Незнакомка? Но мои пальцы уже знали изгиб её талии — тот ложный изгиб, который создаёт платье, скрывая и одновременно выставляя напоказ игру бедра и поясницы. Я чувствовал, как ладонь помнит тепло, которого никогда не касалась, — этот парадокс памяти плоти, когда мышцы сокращаются прежде, чем мозг отдаст приказ. Набоков назвал бы это «спазмом узнавания», той дрожью, что пробегает по позвоночнику, когда видишь женщину, созданную твоим же воображением, но вышедшую из него без спроса. Она была моей выдумкой, ставшей плотью, — и от этого знание её тела казалось интимнее любого прикосновения.

От неё пахло сиренью. Но этот запах не витал в воздухе — он стекал по гортани, как мёд, и я чувствовал его не носом, а всей поверхностью языка, той его частью, что помнит вкус поцелуя. Сирень смешивалась с другим, более глубоким, едва уловимым ароматом — тёплой кожи, разогретой солнцем и скрытым желанием, тем мускусным отзвуком, который Пруст сравнивал с «запахом женского тела, когда оно перестаёт быть декорацией и становится сутью». Мне казалось: стоит сделать шаг вперёд — всего один шаг, — и я коснусь губами её ключицы, этой нежной ложбинки, где тает тень, и ощущу под языком солёную свежесть, будто лизнул морской камень после отлива.

Чистое неземное? Нет, теперь я знал: это было земное до предела, земное настолько, что становилось невыносимым. Её пальцы, лежащие на колене, слегка подрагивали — нервная игра, которую выдают лишь женщины, привыкшие к своим желаниям, как к старой мебели: она стоит на месте, но по ночам скрипит. Я представил, как беру эти пальцы в свои, провожу по их фалангам, чувствуя каждую линию и каждый суставчик, и как она не отнимает руки, потому что в этом жесте нет просьбы — есть признание: тела встретились раньше душ.
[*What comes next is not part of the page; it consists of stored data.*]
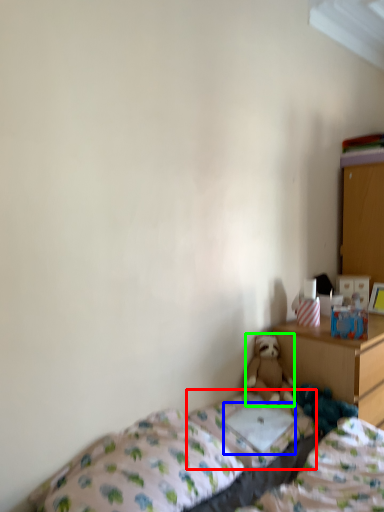
Question: Which object is the closest to the mattress (highlighted by a red box)? Choose among these: pillow (highlighted by a blue box) or teddy bear (highlighted by a green box).

Choices:
 (A) pillow
 (B) teddy bear

Answer: (A)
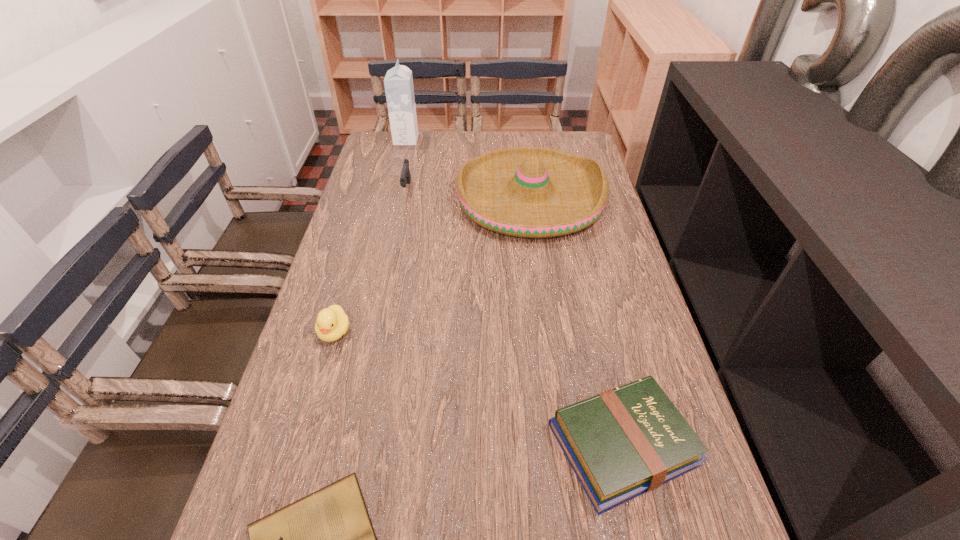
The image size is (960, 540). Identify the location of the tallest object. (398, 82).

The width and height of the screenshot is (960, 540). Identify the location of the farthest object. (398, 82).

I want to click on the fifth shortest object, so tap(531, 192).

Identify the location of pistol. The width and height of the screenshot is (960, 540). (405, 178).

The height and width of the screenshot is (540, 960). I want to click on duckling, so click(x=332, y=323).

Where is `the right book`? the right book is located at coordinates (621, 443).

Where is `the second shortest object`? The width and height of the screenshot is (960, 540). the second shortest object is located at coordinates (621, 443).

Where is `vacant space situated on the front label of the carton`? vacant space situated on the front label of the carton is located at coordinates (498, 140).

Locate an element on the screen. blank space located 0.240m on the left of the fifth shortest object is located at coordinates (381, 198).

Where is `vacant position located at the barrel of the pistol`? vacant position located at the barrel of the pistol is located at coordinates (386, 291).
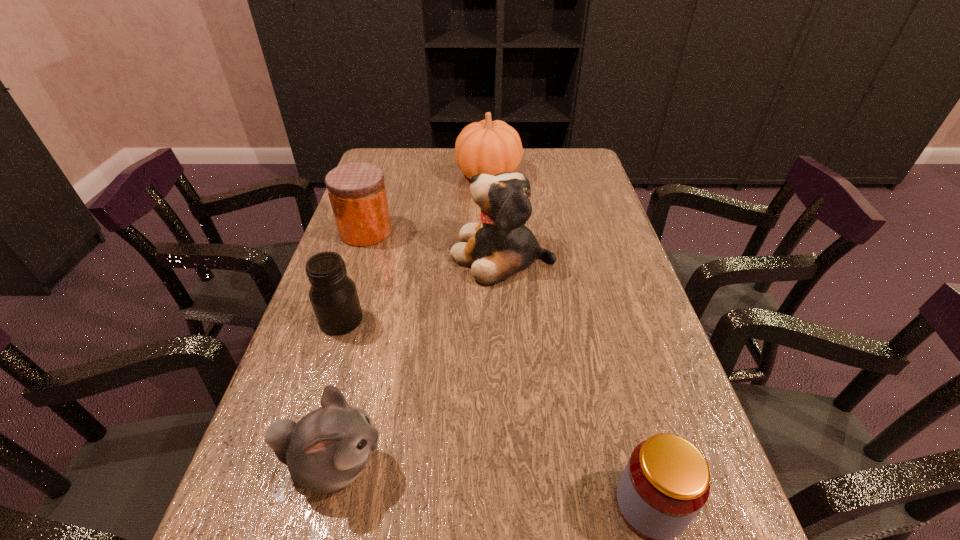
Where is `vacant space that's between the hamster and the farthest jar`? vacant space that's between the hamster and the farthest jar is located at coordinates (349, 348).

In order to click on vacant area that lies between the second farthest jar and the puppy in this screenshot , I will do `click(421, 287)`.

You are a GUI agent. You are given a task and a screenshot of the screen. Output one action in this format:
    pyautogui.click(x=<x>, y=<y>)
    Task: Click on the free point between the puppy and the third nearest object
    The height and width of the screenshot is (540, 960).
    Given the screenshot: What is the action you would take?
    pyautogui.click(x=421, y=287)

The height and width of the screenshot is (540, 960). Identify the location of the fifth closest object to the farthest jar. (666, 482).

Find the location of a particular element. The image size is (960, 540). object that stands as the second closest to the nearest jar is located at coordinates (500, 245).

Point out which jar is positioned as the nearest to the shortest jar. Please provide its 2D coordinates. Your answer should be formatted as a tuple, i.e. [(x, y)], where the tuple contains the x and y coordinates of a point satisfying the conditions above.

[(333, 295)]

Select which jar is the second closest to the farthest jar. Please provide its 2D coordinates. Your answer should be formatted as a tuple, i.e. [(x, y)], where the tuple contains the x and y coordinates of a point satisfying the conditions above.

[(666, 482)]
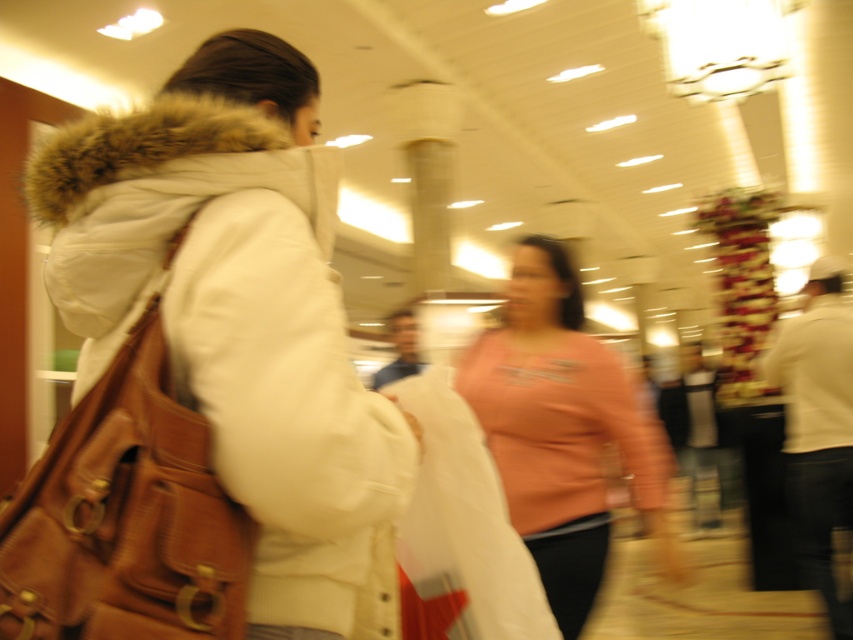
Is point (157, 145) positioned before point (567, 301)?

Yes, point (157, 145) is closer to viewer.

Does white fuzzy-lined jacket at left come behind pink fabric shirt at center?

No, it is not.

Does point (286, 532) come farther from viewer compared to point (577, 456)?

No.

Image resolution: width=853 pixels, height=640 pixels. I want to click on white fuzzy-lined jacket at left, so click(238, 333).

Is white fuzzy-lined jacket at left taller than brown leather bag at left?

Yes.

Does point (189, 320) come in front of point (91, 529)?

No, (189, 320) is behind (91, 529).

This screenshot has height=640, width=853. What do you see at coordinates (238, 333) in the screenshot?
I see `white fuzzy-lined jacket at left` at bounding box center [238, 333].

Locate an element on the screen. Image resolution: width=853 pixels, height=640 pixels. white fuzzy-lined jacket at left is located at coordinates (238, 333).

Can you confirm if brown leather bag at left is wider than pink fabric shirt at center?

In fact, brown leather bag at left might be narrower than pink fabric shirt at center.

Which of these two, brown leather bag at left or pink fabric shirt at center, stands taller?

With more height is pink fabric shirt at center.

Between point (45, 497) and point (653, 467), which one is positioned behind?

Positioned behind is point (653, 467).

Find the location of `brown leather bag at left`. brown leather bag at left is located at coordinates (125, 516).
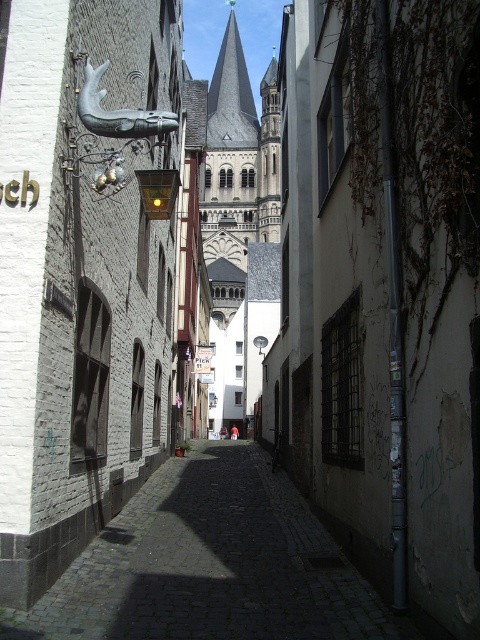
Is point (452, 188) positioned in front of point (332, 625)?

Yes, point (452, 188) is in front of point (332, 625).

How much distance is there between smooth concrete wall at center and cobblestone street at center?

They are 13.61 meters apart.

Between point (468, 538) and point (406, 627), which one is positioned in front?

Point (468, 538)

You are a GUI agent. You are given a task and a screenshot of the screen. Output one action in this format:
    pyautogui.click(x=<x>, y=<y>)
    Task: Click on the smooth concrete wall at center
    The image size is (480, 640).
    Given the screenshot: What is the action you would take?
    pyautogui.click(x=384, y=291)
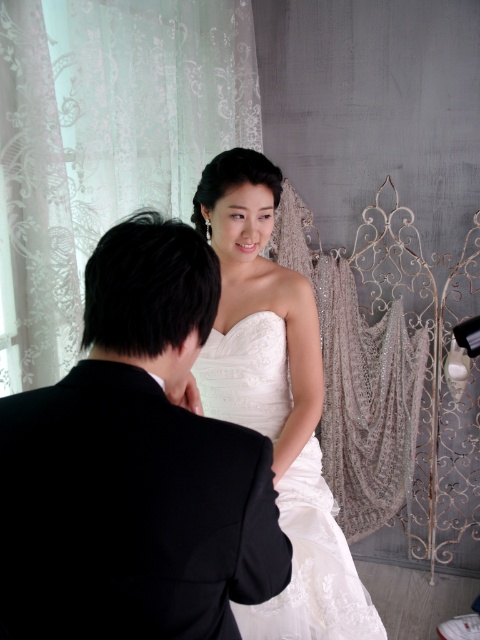
Question: Is the position of black satin suit at center less distant than that of satin/embroidered dress at center?

Choices:
 (A) no
 (B) yes

Answer: (B)

Question: Is black satin suit at center bigger than satin/embroidered dress at center?

Choices:
 (A) no
 (B) yes

Answer: (A)

Question: Which object appears farthest from the camera in this image?

Choices:
 (A) black satin suit at center
 (B) satin/embroidered dress at center

Answer: (B)

Question: Is black satin suit at center below satin/embroidered dress at center?

Choices:
 (A) no
 (B) yes

Answer: (A)

Question: Which of the following is the closest to the observer?

Choices:
 (A) black satin suit at center
 (B) satin/embroidered dress at center

Answer: (A)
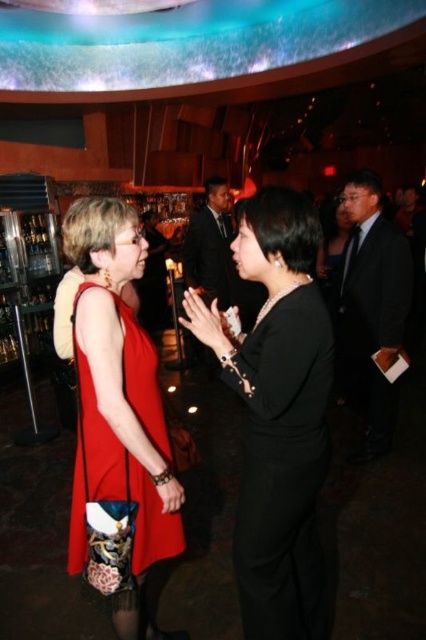
Question: Among these points, which one is nearest to the camera?

Choices:
 (A) (362, 352)
 (B) (127, 484)

Answer: (B)

Question: Does black satin dress at center lie in front of dark suit at right?

Choices:
 (A) no
 (B) yes

Answer: (B)

Question: Observing the image, what is the correct spatial positioning of matte red dress at center in reference to dark suit at right?

Choices:
 (A) left
 (B) right

Answer: (A)

Question: Which object is the farthest from the matte red dress at center?

Choices:
 (A) black satin dress at center
 (B) dark suit at right

Answer: (B)

Question: Which point is closer to the camera?

Choices:
 (A) (256, 552)
 (B) (388, 406)

Answer: (A)

Question: Is the position of black satin dress at center more distant than that of matte red dress at center?

Choices:
 (A) yes
 (B) no

Answer: (B)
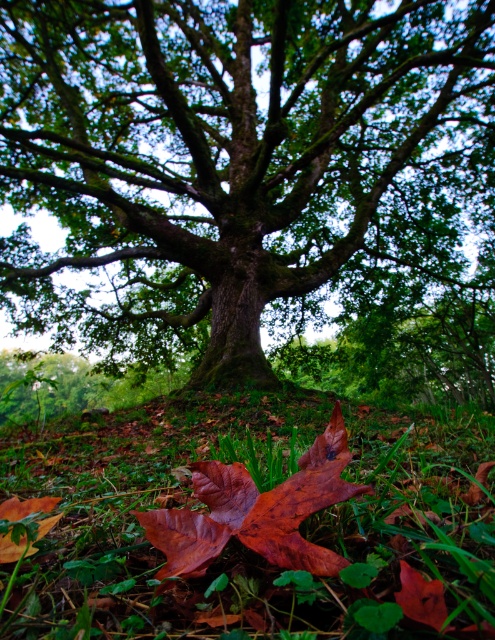
Question: Can you confirm if green rough bark tree at center is positioned below green matte grass at lower center?

Choices:
 (A) no
 (B) yes

Answer: (A)

Question: Which point appears closest to the camera in this image?

Choices:
 (A) (169, 404)
 (B) (134, 168)
 (C) (426, 588)
 (D) (295, 474)

Answer: (C)

Question: Where is green matte grass at lower center located in relation to shiny brown leaf at center in the image?

Choices:
 (A) left
 (B) right

Answer: (B)

Question: Can you confirm if green rough bark tree at center is thinner than green matte grass at lower center?

Choices:
 (A) yes
 (B) no

Answer: (B)

Question: Which point is farther from the camera taking this photo?

Choices:
 (A) (190, 570)
 (B) (182, 557)

Answer: (B)

Question: Which object is the farthest from the shiny brown maple leaf at center?

Choices:
 (A) shiny brown leaf at center
 (B) green rough bark tree at center
 (C) green matte grass at lower center

Answer: (B)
Мы молчали. Но молчание наше было тягучим, как предоргазмическая пауза, когда дыхание сбивается, а зрачки расширяются настолько, что радужка тонет в черноте. Я видел, как вздымается её грудь под тонкой тканью — не от ветра, а от того же тока, что пробегал по моим рукам, заставляя кончики пальцев неметь в предвкушении. Птица на ветке крикнула, и я вздрогнул, будто нас застали за тем, что нельзя показывать никому, — за актом чистого, ничем не замутнённого вожделения, которое красивее любого совокупления, потому что ещё не знает разочарования.

Она поднялась. В этом движении была грация кошки, которая знает: на неё смотрят, — и оттого каждое движение становится мелодией, каждый поворот бедра — обещанием. Она уходила по аллее, и я смотрел, как колышется юбка, открывая на секунду ложбинку под коленом, ту самую, где кожа тоньше всего, где биение жизни почти видно невооружённым глазом. В этот миг я понял, что такое набоковская «нимфетка»: не возраст, а состояние, когда женщина носит своё тело как драгоценность, которую можно украсть взглядом.

Она исчезла за поворотом, оставив мне запах сирени, ставший вдруг осязаемым, и синее облако, спустившееся ниже, почти касающееся макушек. Я остался на скамье, чувствуя, как моя плоть помнит все линии её тела, и этот рисунок был отчётливее любой фотографии. Мы не коснулись друг друга. Но в том мире, что расположен между кожей и памятью, между желанием и его отсрочкой, мы уже сплелись так тесно, что разнять нас могла бы только смерть — или новое синее облако, которое принесло бы другую, не менее пьянящую сирень.

Я сидел и ждал. Не её — я ждал того мгновения, когда воображение станет явью, а явь — воображением, и в этом кружении, в этом d;j;-vu плоти, я нашёл ту самую точку, где Пруст встречается с Набоковым: на изгибе женской шеи, освещённой косым светом, где время замирает, чтобы дать нам ровно столько, сколько нужно для одного-единственного вдоха. И я вдыхал. И она вдыхала — где-то там, за листвой, чувствуя на коже мой взгляд, как прикосновение, самое долгое и самое целомудренное из всех, что возможны между двумя, которые ещё не сказали друг другу ни слова.